Hermione sat down on the nearest armchair. "I was talking with Professor McGonagall," she said. "How was your visit?"

"Weird," Neville said, sitting down beside her. "She remembered things she shouldn't have - like being at school with Snape, and knowing Harry's mum, only she called her Lily. But she just got confused and said someone else must have told her about all that, or something."

"At least you know those later memories aren't gone," Hermione said brightly.

"She got really scared when she started thinking about Lily," Neville said.

"She remembered something about what happened to Lily later."
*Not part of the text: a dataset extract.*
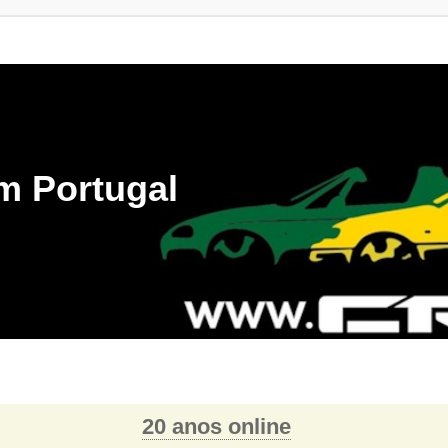
m Portugal
20 anos online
"That's what I think," he said, nodding.

"Well." Hermione was quiet for a while, and then she added, "You must have said the right thing."

"It scared her."

"But she remembered." She reached out - for a second he thought she was going to take his hand, but she laid her fingers on the sleeve of his jumper instead. "Everyone gets scared. Healthy people deal with being scared without shutting down, but your mum's not healthy yet. She needs to remember, but she also needs to remember how to stay in control of her fear."

"Will you come with me next time?" he said impulsively. "My Gran could ask Dumbledore . . ."

Hermione looked surprised, and he winced internally waiting for her to ask what he could possibly be thinking. "Are you sure you would want me to?" she asked.

"You know what to do," he said a bit desperately.

"You're doing great," she said, fingers still on his sleeve. "But . . . if you want me to come, I will."

"Really?"

"Sure. I'd like to talk to her." She paused. "I'll tell Harry and Ron I'm researching for Muggle Studies - a comparison between Muggle and magical healing."

"They'll believe that?"

She rolled her eyes. "They have Quidditch practice on Saturdays. They'll be distracted enough to believe anything - that's if they notice I'm gone at all."